M. Fischler, ancien commissaire à l'agriculture, était l'un des intervenants du séminaire sur les énergies renouvelables organisé par le groupe parlemantaire PPE-DE le jour du vingtième anniversaire de la catastrophe de Tchernobyl. Au cours de la conférence de presse précédant ce séminaire, la député autrichienne siégeant au Parlement européen, Agnes Schierhuber, a recommandé à l'UE d'investir davantage dans les énergies renouvelables, rejetant une éventuelle "renaissance du nucléaire".
Kent Nyström, Président de l'Association suédoise des bioénergies, a cité les programmes du gouvernement suédois visant à mettre un terme à la dépendance de la Suède au pétrole d'ici 2020 car "nous allons manquer de pétrole et de gaz". Il a également préconisé une utilisation accrue des bioénergies.
L'ancien commissaire Franz Fischler a soutenu le point de vue Mme Schierhuber sur le nucléaire en faisant relavant trois arguments contre son renouveau :
- cela conforterait notre dépendance énergétique, l'uranium à des fins nucléaires, ressource limitée, ayant besoin d'être importé;
- aucune réponse n'a encore résolu de façon satisfaisante la question de la destruction des déchets nucléaires;
- et la puissance nucléaire place le problème de la souveraineté nationale au-dessus du bouquet énergétique en question, la survenance d'un éventuel accident ne se limitant jamais aux frontières nationales.

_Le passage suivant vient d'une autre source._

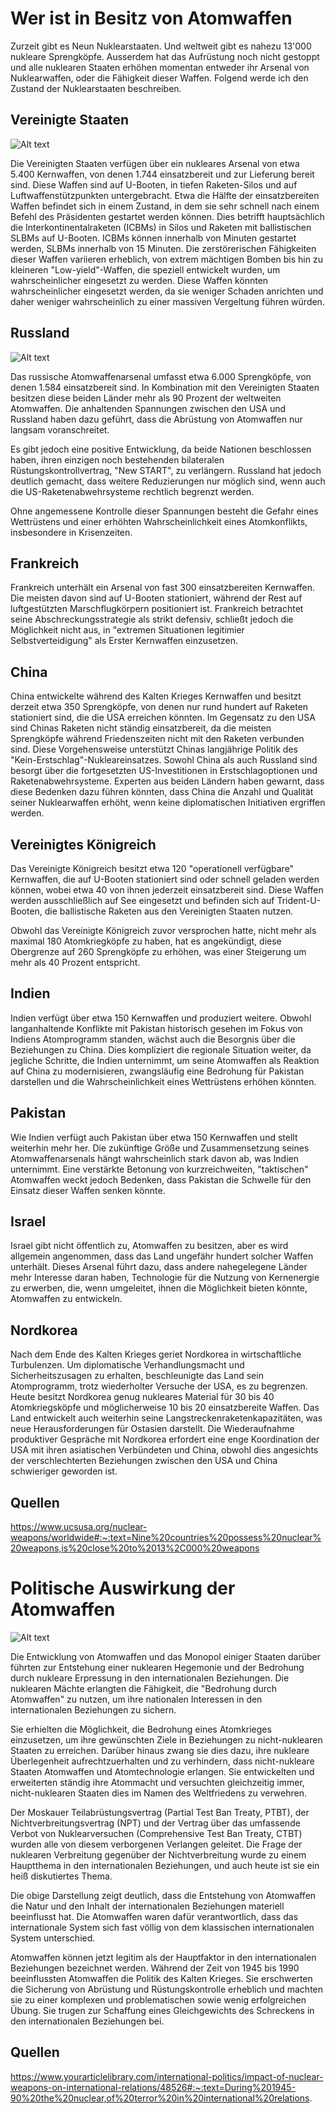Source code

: # Wer ist in Besitz von Atomwaffen

Zurzeit gibt es Neun Nuklearstaaten. Und weltweit gibt es nahezu 13'000 nukleare Sprengköpfe. Ausserdem hat das Aufrüstung noch nicht gestoppt und alle nuklearen Staaten erhöhen momentan entweder ihr Arsenal von Nuklearwaffen, oder die Fähigkeit dieser Waffen. Folgend werde ich den Zustand der Nuklearstaaten beschreiben.

## Vereinigte Staaten
![Alt text](https://cdn.britannica.com/33/4833-004-828A9A84/Flag-United-States-of-America.jpg)

Die Vereinigten Staaten verfügen über ein nukleares Arsenal von etwa 5.400 Kernwaffen, von denen 1.744 einsatzbereit und zur Lieferung bereit sind. Diese Waffen sind auf U-Booten, in tiefen Raketen-Silos und auf Luftwaffenstützpunkten untergebracht. Etwa die Hälfte der einsatzbereiten Waffen befindet sich in einem Zustand, in dem sie sehr schnell nach einem Befehl des Präsidenten gestartet werden können. Dies betrifft hauptsächlich die Interkontinentalraketen (ICBMs) in Silos und Raketen mit ballistischen SLBMs auf U-Booten. ICBMs können innerhalb von Minuten gestartet werden, SLBMs innerhalb von 15 Minuten. Die zerstörerischen Fähigkeiten dieser Waffen variieren erheblich, von extrem mächtigen Bomben bis hin zu kleineren "Low-yield"-Waffen, die speziell entwickelt wurden, um wahrscheinlicher eingesetzt zu werden. Diese Waffen könnten wahrscheinlicher eingesetzt werden, da sie weniger Schaden anrichten und daher weniger wahrscheinlich zu einer massiven Vergeltung führen würden.

## Russland
![Alt text](https://upload.wikimedia.org/wikipedia/en/thumb/f/f3/Flag_of_Russia.svg/383px-Flag_of_Russia.svg.png)

Das russische Atomwaffenarsenal umfasst etwa 6.000 Sprengköpfe, von denen 1.584 einsatzbereit sind. In Kombination mit den Vereinigten Staaten besitzen diese beiden Länder mehr als 90 Prozent der weltweiten Atomwaffen. Die anhaltenden Spannungen zwischen den USA und Russland haben dazu geführt, dass die Abrüstung von Atomwaffen nur langsam voranschreitet.

Es gibt jedoch eine positive Entwicklung, da beide Nationen beschlossen haben, ihren einzigen noch bestehenden bilateralen Rüstungskontrollvertrag, "New START", zu verlängern. Russland hat jedoch deutlich gemacht, dass weitere Reduzierungen nur möglich sind, wenn auch die US-Raketenabwehrsysteme rechtlich begrenzt werden.

Ohne angemessene Kontrolle dieser Spannungen besteht die Gefahr eines Wettrüstens und einer erhöhten Wahrscheinlichkeit eines Atomkonflikts, insbesondere in Krisenzeiten.

## Frankreich

Frankreich unterhält ein Arsenal von fast 300 einsatzbereiten Kernwaffen. Die meisten davon sind auf U-Booten stationiert, während der Rest auf luftgestützten Marschflugkörpern positioniert ist. Frankreich betrachtet seine Abschreckungsstrategie als strikt defensiv, schließt jedoch die Möglichkeit nicht aus, in "extremen Situationen legitimier Selbstverteidigung" als Erster Kernwaffen einzusetzen.

## China

China entwickelte während des Kalten Krieges Kernwaffen und besitzt derzeit etwa 350 Sprengköpfe, von denen nur rund hundert auf Raketen stationiert sind, die die USA erreichen könnten. Im Gegensatz zu den USA sind Chinas Raketen nicht ständig einsatzbereit, da die meisten Sprengköpfe während Friedenszeiten nicht mit den Raketen verbunden sind. Diese Vorgehensweise unterstützt Chinas langjährige Politik des "Kein-Erstschlag"-Nukleareinsatzes. Sowohl China als auch Russland sind besorgt über die fortgesetzten US-Investitionen in Erstschlagoptionen und Raketenabwehrsysteme. Experten aus beiden Ländern haben gewarnt, dass diese Bedenken dazu führen könnten, dass China die Anzahl und Qualität seiner Nuklearwaffen erhöht, wenn keine diplomatischen Initiativen ergriffen werden.

## Vereinigtes Königreich

Das Vereinigte Königreich besitzt etwa 120 "operationell verfügbare" Kernwaffen, die auf U-Booten stationiert sind oder schnell geladen werden können, wobei etwa 40 von ihnen jederzeit einsatzbereit sind. Diese Waffen werden ausschließlich auf See eingesetzt und befinden sich auf Trident-U-Booten, die ballistische Raketen aus den Vereinigten Staaten nutzen.

Obwohl das Vereinigte Königreich zuvor versprochen hatte, nicht mehr als maximal 180 Atomkriegköpfe zu haben, hat es angekündigt, diese Obergrenze auf 260 Sprengköpfe zu erhöhen, was einer Steigerung um mehr als 40 Prozent entspricht.

## Indien

Indien verfügt über etwa 150 Kernwaffen und produziert weitere. Obwohl langanhaltende Konflikte mit Pakistan historisch gesehen im Fokus von Indiens Atomprogramm standen, wächst auch die Besorgnis über die Beziehungen zu China. Dies kompliziert die regionale Situation weiter, da jegliche Schritte, die Indien unternimmt, um seine Atomwaffen als Reaktion auf China zu modernisieren, zwangsläufig eine Bedrohung für Pakistan darstellen und die Wahrscheinlichkeit eines Wettrüstens erhöhen könnten.

## Pakistan

Wie Indien verfügt auch Pakistan über etwa 150 Kernwaffen und stellt weiterhin mehr her. Die zukünftige Größe und Zusammensetzung seines Atomwaffenarsenals hängt wahrscheinlich stark davon ab, was Indien unternimmt. Eine verstärkte Betonung von kurzreichweiten, "taktischen" Atomwaffen weckt jedoch Bedenken, dass Pakistan die Schwelle für den Einsatz dieser Waffen senken könnte.

## Israel


Israel gibt nicht öffentlich zu, Atomwaffen zu besitzen, aber es wird allgemein angenommen, dass das Land ungefähr hundert solcher Waffen unterhält. Dieses Arsenal führt dazu, dass andere nahegelegene Länder mehr Interesse daran haben, Technologie für die Nutzung von Kernenergie zu erwerben, die, wenn umgeleitet, ihnen die Möglichkeit bieten könnte, Atomwaffen zu entwickeln.

## Nordkorea


Nach dem Ende des Kalten Krieges geriet Nordkorea in wirtschaftliche Turbulenzen. Um diplomatische Verhandlungsmacht und Sicherheitszusagen zu erhalten, beschleunigte das Land sein Atomprogramm, trotz wiederholter Versuche der USA, es zu begrenzen. Heute besitzt Nordkorea genug nukleares Material für 30 bis 40 Atomkriegsköpfe und möglicherweise 10 bis 20 einsatzbereite Waffen. Das Land entwickelt auch weiterhin seine Langstreckenraketenkapazitäten, was neue Herausforderungen für Ostasien darstellt. Die Wiederaufnahme produktiver Gespräche mit Nordkorea erfordert eine enge Koordination der USA mit ihren asiatischen Verbündeten und China, obwohl dies angesichts der verschlechterten Beziehungen zwischen den USA und China schwieriger geworden ist.


## Quellen
https://www.ucsusa.org/nuclear-weapons/worldwide#:~:text=Nine%20countries%20possess%20nuclear%20weapons,is%20close%20to%2013%2C000%20weapons



# Politische Auswirkung der Atomwaffen
![Alt text](https://www.greenleft.org.au/sites/default/files/styles/new_large/public/p3_trump-launch.jpg?itok=t3-WfQR6)

Die Entwicklung von Atomwaffen und das Monopol einiger Staaten darüber führten zur Entstehung einer nuklearen Hegemonie und der Bedrohung durch nukleare Erpressung in den internationalen Beziehungen. Die nuklearen Mächte erlangten die Fähigkeit, die "Bedrohung durch Atomwaffen" zu nutzen, um ihre nationalen Interessen in den internationalen Beziehungen zu sichern.

Sie erhielten die Möglichkeit, die Bedrohung eines Atomkrieges einzusetzen, um ihre gewünschten Ziele in Beziehungen zu nicht-nuklearen Staaten zu erreichen. Darüber hinaus zwang sie dies dazu, ihre nukleare Überlegenheit aufrechtzuerhalten und zu verhindern, dass nicht-nukleare Staaten Atomwaffen und Atomtechnologie erlangen. Sie entwickelten und erweiterten ständig ihre Atommacht und versuchten gleichzeitig immer, nicht-nuklearen Staaten dies im Namen des Weltfriedens zu verwehren.

Der Moskauer Teilabrüstungsvertrag (Partial Test Ban Treaty, PTBT), der Nichtverbreitungsvertrag (NPT) und der Vertrag über das umfassende Verbot von Nuklearversuchen (Comprehensive Test Ban Treaty, CTBT) wurden alle von diesem verborgenen Verlangen geleitet. Die Frage der nuklearen Verbreitung gegenüber der Nichtverbreitung wurde zu einem Hauptthema in den internationalen Beziehungen, und auch heute ist sie ein heiß diskutiertes Thema.

Die obige Darstellung zeigt deutlich, dass die Entstehung von Atomwaffen die Natur und den Inhalt der internationalen Beziehungen materiell beeinflusst hat. Die Atomwaffen waren dafür verantwortlich, dass das internationale System sich fast völlig von dem klassischen internationalen System unterschied.

Atomwaffen können jetzt legitim als der Hauptfaktor in den internationalen Beziehungen bezeichnet werden. Während der Zeit von 1945 bis 1990 beeinflussten Atomwaffen die Politik des Kalten Krieges. Sie erschwerten die Sicherung von Abrüstung und Rüstungskontrolle erheblich und machten sie zu einer komplexen und problematischen sowie wenig erfolgreichen Übung. Sie trugen zur Schaffung eines Gleichgewichts des Schreckens in den internationalen Beziehungen bei.


## Quellen
https://www.yourarticlelibrary.com/international-politics/impact-of-nuclear-weapons-on-international-relations/48526#:~:text=During%201945-90%20the%20nuclear,of%20terror%20in%20international%20relations.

Se référant aux mesures politiques qu'il a mis en place en tant que commissaire à l'agriculture afin de stimuler les bioénergies, M. Fischler a déclaré que les experts peuvent ne pas être d'accord sur la date à laquelle le pétrole atteindra son pic de production, mais "nous manquons de temps" pour opérer le changement d'une économie reposant sur l'utilisation de ressources fossiles vers une économie faible en carbone. M. Fischler conclut que "nous avons besoin d'un révolution énergétique ("eine Energie Wende") et d'une politique énergétique européenne commune".